--- Work order ---
Retype the entries below word for word, from the start of the entries through the line containing "Reading left to right, extract", with both ends included.

--- Chart analysis data ---

- Opening Delimiter -

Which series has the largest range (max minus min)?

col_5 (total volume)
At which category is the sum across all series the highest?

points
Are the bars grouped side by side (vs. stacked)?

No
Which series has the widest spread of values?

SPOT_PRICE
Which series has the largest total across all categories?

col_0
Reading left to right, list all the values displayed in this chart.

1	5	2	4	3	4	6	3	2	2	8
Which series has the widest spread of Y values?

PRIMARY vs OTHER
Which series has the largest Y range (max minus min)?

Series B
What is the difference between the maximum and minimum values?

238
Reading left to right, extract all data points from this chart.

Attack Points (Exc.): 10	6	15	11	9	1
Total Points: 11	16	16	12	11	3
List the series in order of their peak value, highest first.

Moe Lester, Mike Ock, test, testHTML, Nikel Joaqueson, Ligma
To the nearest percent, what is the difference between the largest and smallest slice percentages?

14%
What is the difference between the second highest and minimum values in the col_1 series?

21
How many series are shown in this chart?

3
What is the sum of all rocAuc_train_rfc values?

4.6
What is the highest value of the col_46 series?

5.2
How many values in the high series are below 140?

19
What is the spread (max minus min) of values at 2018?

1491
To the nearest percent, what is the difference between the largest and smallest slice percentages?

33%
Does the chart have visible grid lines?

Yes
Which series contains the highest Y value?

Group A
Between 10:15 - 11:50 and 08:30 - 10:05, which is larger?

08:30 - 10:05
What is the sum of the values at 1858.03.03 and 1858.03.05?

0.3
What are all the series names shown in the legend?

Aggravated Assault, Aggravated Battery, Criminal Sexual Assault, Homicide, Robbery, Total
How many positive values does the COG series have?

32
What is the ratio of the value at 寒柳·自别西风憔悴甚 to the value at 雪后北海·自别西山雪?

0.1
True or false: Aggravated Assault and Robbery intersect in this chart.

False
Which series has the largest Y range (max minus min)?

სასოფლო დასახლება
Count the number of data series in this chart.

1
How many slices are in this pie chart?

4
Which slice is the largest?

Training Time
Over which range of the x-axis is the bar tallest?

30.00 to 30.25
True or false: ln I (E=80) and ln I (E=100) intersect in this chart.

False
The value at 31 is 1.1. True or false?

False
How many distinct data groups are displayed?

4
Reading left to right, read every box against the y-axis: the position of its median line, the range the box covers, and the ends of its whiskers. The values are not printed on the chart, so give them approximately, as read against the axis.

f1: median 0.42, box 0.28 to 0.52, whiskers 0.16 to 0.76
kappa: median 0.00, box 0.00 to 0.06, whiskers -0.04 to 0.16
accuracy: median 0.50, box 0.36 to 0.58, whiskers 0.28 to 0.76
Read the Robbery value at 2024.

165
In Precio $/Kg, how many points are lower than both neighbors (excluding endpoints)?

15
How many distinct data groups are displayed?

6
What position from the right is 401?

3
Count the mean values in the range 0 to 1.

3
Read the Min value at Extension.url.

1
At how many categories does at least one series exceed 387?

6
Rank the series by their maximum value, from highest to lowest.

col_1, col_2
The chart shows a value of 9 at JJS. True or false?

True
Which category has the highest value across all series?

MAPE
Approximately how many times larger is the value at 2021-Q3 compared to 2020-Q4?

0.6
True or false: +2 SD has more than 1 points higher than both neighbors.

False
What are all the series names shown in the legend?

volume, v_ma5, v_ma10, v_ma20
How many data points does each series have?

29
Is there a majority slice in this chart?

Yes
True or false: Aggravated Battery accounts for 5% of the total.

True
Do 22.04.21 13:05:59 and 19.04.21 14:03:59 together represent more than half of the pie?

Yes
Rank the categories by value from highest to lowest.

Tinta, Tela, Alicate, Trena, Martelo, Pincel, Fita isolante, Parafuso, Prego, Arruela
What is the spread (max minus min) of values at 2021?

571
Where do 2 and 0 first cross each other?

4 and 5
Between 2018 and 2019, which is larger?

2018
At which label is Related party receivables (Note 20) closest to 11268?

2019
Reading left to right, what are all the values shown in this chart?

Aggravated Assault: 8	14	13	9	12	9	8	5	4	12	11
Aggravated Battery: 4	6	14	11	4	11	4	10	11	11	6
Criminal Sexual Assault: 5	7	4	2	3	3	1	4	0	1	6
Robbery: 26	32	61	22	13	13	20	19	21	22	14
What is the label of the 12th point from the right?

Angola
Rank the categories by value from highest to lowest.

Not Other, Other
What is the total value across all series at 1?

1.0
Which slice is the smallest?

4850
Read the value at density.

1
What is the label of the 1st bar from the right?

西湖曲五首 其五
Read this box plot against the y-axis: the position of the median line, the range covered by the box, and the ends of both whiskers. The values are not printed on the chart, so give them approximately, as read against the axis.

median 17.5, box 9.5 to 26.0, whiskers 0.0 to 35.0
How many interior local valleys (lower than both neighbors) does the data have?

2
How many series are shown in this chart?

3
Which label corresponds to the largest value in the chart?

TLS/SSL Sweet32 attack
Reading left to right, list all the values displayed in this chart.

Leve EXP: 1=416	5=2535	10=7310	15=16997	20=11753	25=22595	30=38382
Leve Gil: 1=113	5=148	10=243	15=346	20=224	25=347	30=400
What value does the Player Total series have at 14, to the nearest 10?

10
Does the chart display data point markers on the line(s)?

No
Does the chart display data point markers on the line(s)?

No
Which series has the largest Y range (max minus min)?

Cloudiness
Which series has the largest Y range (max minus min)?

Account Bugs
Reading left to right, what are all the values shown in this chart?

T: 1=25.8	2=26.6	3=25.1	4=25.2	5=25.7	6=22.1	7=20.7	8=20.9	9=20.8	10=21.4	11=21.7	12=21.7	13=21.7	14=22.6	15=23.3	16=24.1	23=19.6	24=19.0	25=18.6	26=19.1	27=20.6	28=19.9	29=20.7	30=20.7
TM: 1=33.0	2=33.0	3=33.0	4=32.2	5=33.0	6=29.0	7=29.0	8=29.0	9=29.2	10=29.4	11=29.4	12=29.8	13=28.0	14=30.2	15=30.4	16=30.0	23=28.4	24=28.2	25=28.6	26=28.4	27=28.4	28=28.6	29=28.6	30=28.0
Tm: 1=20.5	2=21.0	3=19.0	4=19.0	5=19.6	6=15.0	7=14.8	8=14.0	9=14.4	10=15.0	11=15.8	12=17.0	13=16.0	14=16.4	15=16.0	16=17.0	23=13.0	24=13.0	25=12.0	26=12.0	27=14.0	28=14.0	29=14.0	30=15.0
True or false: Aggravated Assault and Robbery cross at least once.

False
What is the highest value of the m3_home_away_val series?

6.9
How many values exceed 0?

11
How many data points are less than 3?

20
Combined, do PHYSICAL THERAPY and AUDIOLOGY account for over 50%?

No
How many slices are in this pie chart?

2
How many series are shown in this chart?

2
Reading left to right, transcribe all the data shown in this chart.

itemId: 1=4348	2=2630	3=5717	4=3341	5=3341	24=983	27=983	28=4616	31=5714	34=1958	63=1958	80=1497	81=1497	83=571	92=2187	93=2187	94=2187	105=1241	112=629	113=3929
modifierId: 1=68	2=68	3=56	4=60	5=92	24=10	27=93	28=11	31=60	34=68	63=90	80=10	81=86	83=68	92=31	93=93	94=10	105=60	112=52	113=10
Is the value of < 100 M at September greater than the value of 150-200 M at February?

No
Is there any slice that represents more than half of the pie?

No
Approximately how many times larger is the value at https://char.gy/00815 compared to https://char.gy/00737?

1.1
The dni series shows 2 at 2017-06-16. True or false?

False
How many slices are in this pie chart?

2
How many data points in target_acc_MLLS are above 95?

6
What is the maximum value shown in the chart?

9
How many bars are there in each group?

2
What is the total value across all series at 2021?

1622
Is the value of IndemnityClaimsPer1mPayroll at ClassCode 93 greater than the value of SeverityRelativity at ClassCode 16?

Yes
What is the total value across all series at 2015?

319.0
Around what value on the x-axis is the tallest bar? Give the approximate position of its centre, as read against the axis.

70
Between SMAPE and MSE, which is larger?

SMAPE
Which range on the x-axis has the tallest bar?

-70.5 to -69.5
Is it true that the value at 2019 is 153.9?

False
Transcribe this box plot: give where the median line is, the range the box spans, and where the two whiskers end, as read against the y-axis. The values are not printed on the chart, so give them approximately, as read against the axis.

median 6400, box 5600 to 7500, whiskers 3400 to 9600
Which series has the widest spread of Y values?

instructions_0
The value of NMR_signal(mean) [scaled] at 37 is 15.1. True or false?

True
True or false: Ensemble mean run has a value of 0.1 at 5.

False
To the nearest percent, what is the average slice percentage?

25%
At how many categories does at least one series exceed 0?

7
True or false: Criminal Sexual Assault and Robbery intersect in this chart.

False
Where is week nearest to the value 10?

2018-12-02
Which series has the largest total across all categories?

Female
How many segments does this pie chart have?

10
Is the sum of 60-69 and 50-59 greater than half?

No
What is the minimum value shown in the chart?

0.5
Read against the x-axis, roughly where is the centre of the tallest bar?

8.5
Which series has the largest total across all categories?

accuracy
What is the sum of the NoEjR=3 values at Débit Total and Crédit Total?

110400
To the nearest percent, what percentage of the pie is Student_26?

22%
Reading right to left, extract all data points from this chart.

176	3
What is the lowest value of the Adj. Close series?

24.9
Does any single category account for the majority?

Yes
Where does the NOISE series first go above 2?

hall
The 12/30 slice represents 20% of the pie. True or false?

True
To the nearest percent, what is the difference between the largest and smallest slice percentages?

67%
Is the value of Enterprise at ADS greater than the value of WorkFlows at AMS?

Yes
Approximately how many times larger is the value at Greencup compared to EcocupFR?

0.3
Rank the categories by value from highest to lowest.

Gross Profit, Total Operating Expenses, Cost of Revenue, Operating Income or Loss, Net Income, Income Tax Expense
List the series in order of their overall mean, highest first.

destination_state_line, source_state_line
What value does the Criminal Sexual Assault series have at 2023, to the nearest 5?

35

- Closing Delimiter -

--- Exercise result ---
Which series has the largest range (max minus min)?

col_5 (total volume)
At which category is the sum across all series the highest?

points
Are the bars grouped side by side (vs. stacked)?

No
Which series has the widest spread of values?

SPOT_PRICE
Which series has the largest total across all categories?

col_0
Reading left to right, list all the values displayed in this chart.

1	5	2	4	3	4	6	3	2	2	8
Which series has the widest spread of Y values?

PRIMARY vs OTHER
Which series has the largest Y range (max minus min)?

Series B
What is the difference between the maximum and minimum values?

238
Reading left to right, extract all data points from this chart.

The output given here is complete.